Predictive oncology: a review of multidisciplinary, multiscale in silico modeling linking phenotype, morphology and growth.

Empirical evidence and theoretical studies suggest that the phenotype, i.e., cellular- and molecular-scale dynamics, including proliferation rate and adhesiveness due to microenvironmental factors and gene expression that govern tumor growth and invasiveness, also determine gross tumor-scale morphology. It has been difficult to quantify the relative effect of these links on disease progression and prognosis using conventional clinical and experimental methods and observables. As a result, successful individualized treatment of highly malignant and invasive cancers, such as glioblastoma, via surgical resection and chemotherapy cannot be offered and outcomes are generally poor. What is needed is a deterministic, quantifiable method to enable understanding of the connections between phenotype and tumor morphology. Here, we critically assess advantages and disadvantages of recent computational modeling efforts (e.g., continuum, discrete, and cellular automata models) that have pursued this understanding. Based on this assessment, we review a multiscale, i.e., from the molecular to the gross tumor scale, mathematical and computational "first-principle" approach based on mass conservation and other physical laws, such as employed in reaction-diffusion systems. Model variables describe known characteristics of tumor behavior, and parameters and functional relationships across scales are informed from in vitro, in vivo and ex vivo biology. We review the feasibility of this methodology that, once coupled to tumor imaging and tumor biopsy or cell culture data, should enable prediction of tumor growth and therapy outcome through quantification of the relation between the underlying dynamics and morphological characteristics.
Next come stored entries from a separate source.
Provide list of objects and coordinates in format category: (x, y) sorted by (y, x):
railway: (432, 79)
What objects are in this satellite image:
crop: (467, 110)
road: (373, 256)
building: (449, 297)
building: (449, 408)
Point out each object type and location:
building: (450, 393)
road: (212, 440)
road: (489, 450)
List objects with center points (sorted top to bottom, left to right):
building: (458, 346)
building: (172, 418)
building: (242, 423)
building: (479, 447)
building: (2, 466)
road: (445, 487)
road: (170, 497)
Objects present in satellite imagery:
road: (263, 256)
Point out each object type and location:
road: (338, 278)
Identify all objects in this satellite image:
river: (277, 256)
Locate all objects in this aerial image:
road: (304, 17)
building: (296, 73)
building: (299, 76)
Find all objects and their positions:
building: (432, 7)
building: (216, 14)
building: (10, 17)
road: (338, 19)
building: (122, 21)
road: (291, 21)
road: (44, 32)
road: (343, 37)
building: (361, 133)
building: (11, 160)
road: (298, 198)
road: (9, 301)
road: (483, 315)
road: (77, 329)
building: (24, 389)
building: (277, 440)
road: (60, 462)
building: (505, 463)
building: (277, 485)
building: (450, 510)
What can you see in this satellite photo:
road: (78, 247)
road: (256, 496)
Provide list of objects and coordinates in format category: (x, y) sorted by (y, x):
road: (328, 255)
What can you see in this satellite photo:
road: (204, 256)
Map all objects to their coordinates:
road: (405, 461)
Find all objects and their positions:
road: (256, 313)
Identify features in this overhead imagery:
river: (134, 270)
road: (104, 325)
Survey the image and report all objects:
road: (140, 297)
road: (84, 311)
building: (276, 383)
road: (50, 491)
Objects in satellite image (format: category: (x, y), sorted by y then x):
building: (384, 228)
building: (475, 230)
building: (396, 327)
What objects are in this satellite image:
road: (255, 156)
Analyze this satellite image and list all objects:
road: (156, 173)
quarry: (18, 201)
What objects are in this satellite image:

In particular, morphologic stability analysis of this mathematical model reveals that tumor cell patterning at the tumor-host interface is regulated by cell proliferation, adhesion and other phenotypic characteristics: histopathology information of tumor boundary can be inputted to the mathematical model and used as a phenotype-diagnostic tool to predict collective and individual tumor cell invasion of surrounding tissue. This approach further provides a means to deterministically test effects of novel and hypothetical therapy strategies on tumor behavior.